# 4710 diff lock clicking



## jd 4710 (Jan 29, 2019)

hello; I'm experiencing a clicking sound when I step on the heel lever when its under load. it is fine when not under load when I depress the lever. is there an adjustment to correct it if it is not fully engaging ?
thankyou


----------



## RC Wells (Dec 26, 2008)

Take a look at this parts slide: https://partscatalog.deere.com/jdrc/sidebyside/equipment/74477/referrer/navigation/pgId/241016784

There is no adjustment, just the locking collar plate with the four pins that slides into the corresponding four holes in the differential carrier housing.
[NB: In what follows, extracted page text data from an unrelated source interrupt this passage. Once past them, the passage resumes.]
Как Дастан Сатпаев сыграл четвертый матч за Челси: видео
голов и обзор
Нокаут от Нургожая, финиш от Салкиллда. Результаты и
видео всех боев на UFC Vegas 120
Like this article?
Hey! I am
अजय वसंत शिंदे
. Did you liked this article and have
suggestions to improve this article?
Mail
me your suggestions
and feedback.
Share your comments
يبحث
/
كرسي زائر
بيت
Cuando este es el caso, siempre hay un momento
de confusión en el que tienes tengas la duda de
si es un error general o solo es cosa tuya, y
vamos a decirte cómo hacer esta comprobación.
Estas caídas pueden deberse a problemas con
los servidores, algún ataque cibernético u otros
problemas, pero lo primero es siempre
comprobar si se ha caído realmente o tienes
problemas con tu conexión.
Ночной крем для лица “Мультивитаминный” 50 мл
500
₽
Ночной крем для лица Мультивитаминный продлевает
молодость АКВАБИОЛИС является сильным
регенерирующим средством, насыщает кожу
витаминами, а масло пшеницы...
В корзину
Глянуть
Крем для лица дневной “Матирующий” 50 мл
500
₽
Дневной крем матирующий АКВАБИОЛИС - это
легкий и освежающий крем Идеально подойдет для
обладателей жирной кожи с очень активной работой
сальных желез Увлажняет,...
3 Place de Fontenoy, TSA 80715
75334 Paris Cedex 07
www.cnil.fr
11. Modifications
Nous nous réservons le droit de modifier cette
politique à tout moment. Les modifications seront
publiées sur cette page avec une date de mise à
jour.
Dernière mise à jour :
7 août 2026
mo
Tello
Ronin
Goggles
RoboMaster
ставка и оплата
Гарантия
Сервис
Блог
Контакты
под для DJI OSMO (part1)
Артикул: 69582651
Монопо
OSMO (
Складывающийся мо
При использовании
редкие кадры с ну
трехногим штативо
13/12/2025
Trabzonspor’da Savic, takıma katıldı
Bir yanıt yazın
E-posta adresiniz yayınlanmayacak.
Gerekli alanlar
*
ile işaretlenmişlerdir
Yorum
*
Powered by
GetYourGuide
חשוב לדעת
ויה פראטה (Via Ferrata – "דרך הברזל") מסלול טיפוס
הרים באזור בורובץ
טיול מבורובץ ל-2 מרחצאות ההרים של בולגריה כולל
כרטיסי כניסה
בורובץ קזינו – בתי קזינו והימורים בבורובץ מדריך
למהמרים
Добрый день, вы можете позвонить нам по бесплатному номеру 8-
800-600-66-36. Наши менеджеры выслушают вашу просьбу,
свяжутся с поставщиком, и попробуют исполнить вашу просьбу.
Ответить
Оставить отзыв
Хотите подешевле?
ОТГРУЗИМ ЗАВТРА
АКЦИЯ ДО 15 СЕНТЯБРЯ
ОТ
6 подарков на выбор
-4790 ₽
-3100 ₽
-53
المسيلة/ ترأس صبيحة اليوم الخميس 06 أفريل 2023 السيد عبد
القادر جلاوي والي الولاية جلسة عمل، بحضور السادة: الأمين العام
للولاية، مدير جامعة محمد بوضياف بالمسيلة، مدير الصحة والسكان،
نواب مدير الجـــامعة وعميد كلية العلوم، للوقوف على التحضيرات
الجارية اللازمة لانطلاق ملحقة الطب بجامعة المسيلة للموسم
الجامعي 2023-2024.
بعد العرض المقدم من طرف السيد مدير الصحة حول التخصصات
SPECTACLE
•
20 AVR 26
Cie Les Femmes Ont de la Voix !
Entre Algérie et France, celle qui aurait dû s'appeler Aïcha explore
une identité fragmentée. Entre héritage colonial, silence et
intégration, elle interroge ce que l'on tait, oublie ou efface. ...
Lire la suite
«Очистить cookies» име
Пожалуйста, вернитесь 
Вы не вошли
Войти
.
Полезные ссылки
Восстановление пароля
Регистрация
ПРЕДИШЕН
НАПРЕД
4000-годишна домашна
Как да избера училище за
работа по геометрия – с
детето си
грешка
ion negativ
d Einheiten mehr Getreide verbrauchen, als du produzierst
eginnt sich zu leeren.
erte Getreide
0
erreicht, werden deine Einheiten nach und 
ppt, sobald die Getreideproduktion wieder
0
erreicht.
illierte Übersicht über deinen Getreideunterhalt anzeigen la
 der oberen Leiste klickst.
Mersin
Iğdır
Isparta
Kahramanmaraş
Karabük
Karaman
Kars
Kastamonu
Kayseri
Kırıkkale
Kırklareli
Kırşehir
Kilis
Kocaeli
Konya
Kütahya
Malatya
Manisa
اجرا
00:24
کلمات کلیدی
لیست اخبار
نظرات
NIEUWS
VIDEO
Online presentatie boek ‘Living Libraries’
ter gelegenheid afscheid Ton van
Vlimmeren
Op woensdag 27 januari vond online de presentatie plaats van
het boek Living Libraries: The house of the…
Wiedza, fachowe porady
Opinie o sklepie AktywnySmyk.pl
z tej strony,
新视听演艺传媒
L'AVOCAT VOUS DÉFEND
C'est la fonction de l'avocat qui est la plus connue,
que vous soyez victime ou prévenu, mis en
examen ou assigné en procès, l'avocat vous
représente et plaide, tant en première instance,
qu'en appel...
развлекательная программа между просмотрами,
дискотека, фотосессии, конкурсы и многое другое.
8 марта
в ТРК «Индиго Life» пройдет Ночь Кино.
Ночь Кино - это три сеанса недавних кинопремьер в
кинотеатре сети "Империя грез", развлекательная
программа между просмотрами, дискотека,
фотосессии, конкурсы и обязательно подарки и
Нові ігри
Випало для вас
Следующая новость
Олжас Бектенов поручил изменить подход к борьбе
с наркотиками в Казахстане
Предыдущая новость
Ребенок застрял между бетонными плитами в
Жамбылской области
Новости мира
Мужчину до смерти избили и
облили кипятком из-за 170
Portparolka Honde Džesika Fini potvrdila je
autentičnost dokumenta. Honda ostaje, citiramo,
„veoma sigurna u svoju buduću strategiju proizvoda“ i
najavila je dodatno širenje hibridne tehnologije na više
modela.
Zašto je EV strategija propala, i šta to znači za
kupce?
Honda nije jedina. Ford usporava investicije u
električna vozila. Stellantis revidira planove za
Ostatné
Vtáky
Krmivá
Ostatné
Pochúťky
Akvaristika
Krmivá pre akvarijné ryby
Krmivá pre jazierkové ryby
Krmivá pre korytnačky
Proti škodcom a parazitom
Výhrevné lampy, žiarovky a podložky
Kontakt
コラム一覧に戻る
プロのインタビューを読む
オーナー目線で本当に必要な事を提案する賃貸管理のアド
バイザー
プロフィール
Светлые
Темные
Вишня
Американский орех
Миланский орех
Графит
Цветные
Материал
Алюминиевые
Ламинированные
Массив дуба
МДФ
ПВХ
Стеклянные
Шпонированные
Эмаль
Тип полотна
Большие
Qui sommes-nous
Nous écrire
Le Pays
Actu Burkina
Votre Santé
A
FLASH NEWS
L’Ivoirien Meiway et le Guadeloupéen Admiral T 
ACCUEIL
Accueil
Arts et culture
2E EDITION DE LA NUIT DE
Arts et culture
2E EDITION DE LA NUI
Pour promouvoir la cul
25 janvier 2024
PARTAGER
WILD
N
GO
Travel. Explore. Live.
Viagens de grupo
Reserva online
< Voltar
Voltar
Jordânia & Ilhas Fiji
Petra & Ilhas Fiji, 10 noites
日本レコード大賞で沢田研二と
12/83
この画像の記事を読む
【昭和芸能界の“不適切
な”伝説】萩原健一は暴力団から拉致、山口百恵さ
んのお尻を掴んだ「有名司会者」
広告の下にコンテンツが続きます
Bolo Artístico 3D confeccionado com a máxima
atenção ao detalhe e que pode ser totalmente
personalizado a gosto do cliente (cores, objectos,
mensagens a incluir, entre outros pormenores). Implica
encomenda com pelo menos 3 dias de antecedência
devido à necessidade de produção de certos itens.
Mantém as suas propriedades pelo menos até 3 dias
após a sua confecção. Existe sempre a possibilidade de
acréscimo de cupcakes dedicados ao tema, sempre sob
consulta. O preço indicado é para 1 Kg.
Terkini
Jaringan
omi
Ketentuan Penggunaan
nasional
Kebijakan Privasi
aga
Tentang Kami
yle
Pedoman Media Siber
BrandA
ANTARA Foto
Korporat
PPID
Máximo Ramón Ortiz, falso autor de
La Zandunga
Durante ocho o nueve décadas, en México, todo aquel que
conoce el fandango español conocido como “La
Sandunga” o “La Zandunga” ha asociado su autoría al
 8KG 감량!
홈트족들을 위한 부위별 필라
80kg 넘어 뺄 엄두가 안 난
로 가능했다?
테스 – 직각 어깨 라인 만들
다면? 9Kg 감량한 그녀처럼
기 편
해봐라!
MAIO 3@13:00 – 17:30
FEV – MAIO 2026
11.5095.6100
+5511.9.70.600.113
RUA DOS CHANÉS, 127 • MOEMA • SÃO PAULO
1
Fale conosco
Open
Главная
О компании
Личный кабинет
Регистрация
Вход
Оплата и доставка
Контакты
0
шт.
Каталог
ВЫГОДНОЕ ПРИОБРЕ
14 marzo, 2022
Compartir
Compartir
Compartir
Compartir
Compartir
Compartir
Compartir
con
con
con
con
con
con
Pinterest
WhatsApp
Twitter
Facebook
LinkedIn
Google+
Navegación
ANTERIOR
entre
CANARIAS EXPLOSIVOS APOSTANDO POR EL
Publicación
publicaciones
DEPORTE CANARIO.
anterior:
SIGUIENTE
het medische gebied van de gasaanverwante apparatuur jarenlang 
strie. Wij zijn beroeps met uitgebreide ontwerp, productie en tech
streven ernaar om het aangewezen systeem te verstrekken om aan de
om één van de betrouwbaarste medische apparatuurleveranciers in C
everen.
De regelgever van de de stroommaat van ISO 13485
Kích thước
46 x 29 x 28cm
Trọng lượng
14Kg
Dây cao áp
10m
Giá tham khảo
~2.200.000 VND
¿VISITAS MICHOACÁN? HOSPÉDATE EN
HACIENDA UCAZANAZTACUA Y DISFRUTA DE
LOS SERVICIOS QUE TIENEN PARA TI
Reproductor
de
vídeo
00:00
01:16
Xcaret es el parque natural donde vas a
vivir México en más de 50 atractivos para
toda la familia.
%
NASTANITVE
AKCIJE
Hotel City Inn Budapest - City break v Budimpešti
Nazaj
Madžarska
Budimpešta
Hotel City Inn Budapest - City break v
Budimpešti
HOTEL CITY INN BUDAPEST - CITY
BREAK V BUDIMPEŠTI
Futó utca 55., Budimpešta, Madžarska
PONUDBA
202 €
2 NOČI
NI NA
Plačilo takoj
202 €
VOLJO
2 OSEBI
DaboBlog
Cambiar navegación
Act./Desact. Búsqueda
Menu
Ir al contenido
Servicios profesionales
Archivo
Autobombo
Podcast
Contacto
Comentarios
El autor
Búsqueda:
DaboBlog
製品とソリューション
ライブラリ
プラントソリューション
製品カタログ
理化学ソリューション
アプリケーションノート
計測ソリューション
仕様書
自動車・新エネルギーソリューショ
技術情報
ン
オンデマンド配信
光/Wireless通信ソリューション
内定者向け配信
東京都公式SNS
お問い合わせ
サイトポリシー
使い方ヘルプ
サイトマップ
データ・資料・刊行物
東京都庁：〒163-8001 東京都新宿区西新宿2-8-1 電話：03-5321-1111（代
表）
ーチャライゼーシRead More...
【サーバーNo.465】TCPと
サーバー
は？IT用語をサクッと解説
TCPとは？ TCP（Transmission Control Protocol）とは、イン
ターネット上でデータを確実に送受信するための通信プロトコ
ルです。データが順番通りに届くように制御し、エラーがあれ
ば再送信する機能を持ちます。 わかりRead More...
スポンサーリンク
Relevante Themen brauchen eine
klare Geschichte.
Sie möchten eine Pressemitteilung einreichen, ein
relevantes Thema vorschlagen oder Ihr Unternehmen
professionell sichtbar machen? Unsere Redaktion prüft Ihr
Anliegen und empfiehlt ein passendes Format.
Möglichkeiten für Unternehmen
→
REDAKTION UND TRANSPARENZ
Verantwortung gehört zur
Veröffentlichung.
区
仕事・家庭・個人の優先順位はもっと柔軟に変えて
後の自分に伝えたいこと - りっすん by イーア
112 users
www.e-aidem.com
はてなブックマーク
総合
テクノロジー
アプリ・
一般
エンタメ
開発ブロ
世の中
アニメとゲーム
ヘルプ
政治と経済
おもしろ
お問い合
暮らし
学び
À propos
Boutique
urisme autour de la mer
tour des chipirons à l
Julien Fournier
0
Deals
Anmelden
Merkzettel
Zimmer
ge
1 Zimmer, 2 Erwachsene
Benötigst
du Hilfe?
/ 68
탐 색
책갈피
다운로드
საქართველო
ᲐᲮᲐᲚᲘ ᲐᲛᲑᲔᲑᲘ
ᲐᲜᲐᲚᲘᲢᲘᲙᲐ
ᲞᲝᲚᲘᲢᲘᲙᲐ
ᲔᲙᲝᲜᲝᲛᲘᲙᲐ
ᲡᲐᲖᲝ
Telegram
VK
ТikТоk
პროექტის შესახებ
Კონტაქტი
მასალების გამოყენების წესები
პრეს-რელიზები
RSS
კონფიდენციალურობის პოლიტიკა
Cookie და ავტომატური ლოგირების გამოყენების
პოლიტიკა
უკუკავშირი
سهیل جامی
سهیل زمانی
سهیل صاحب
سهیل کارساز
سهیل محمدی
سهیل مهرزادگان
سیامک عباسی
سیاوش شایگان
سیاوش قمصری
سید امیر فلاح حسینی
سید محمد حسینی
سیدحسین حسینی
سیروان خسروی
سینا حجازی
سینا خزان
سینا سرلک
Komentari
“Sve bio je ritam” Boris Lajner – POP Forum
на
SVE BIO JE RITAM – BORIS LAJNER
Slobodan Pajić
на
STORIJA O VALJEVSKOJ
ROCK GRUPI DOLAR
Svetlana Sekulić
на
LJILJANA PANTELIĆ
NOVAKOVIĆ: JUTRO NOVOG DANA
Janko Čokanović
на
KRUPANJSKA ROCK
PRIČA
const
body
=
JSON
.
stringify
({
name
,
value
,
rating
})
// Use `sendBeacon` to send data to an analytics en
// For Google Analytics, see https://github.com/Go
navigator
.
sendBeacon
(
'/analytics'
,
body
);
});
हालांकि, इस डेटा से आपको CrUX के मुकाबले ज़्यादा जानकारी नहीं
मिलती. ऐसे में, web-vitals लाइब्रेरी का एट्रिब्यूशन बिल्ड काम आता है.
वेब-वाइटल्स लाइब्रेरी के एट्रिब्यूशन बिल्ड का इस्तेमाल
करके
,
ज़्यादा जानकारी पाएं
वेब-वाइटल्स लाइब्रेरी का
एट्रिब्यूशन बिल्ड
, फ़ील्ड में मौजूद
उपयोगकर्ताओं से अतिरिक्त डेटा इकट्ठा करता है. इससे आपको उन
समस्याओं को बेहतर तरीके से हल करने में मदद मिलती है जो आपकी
You never attempt to lock a differential when a wheel is spinning, or those pins get bent or broken and will no longer engage. This is true for all tractors except for the few with true planetary differentials that use an internal brake to lock the housing.


----------



## pogobill (Jan 31, 2012)

Good advice! I never step on the diff lock until the wheels have stopped rotating.


----------



## RC Wells (Dec 26, 2008)

I learned the hard way many years ago! It is not fun pulling a differential down and repairing the damage either.


----------



## jd 4710 (Jan 29, 2019)

RC Wells said:


> Take a look at this parts slide: https://partscatalog.deere.com/jdrc/sidebyside/equipment/74477/referrer/navigation/pgId/241016784
> 
> There is no adjustment, just the locking collar plate with the four pins that slides into the corresponding four holes in the differential carrier housing.
> 
> You never attempt to lock a differential when a wheel is spinning, or those pins get bent or broken and will no longer engage. This is true for all tractors except for the few with true planetary differentials that use an internal brake to lock the housing.





RC Wells said:


> Take a look at this parts slide: https://partscatalog.deere.com/jdrc/sidebyside/equipment/74477/referrer/navigation/pgId/241016784
> 
> There is no adjustment, just the locking collar plate with the four pins that slides into the corresponding four holes in the differential carrier housing.
> 
> You never attempt to lock a differential when a wheel is spinning, or those pins get bent or broken and will no longer engage. This is true for all tractors except for the few with true planetary differentials that use an internal brake to lock the housing.


thankyou for the advice, looks like a big job


----------



## jd 4710 (Jan 29, 2019)

jd 4710 said:


> thankyou for the advice, looks like a big job


hello; how do you access the diff lock on a jd 4710 hydrostatic


----------



## RC Wells (Dec 26, 2008)

Disassemble the differential.


----------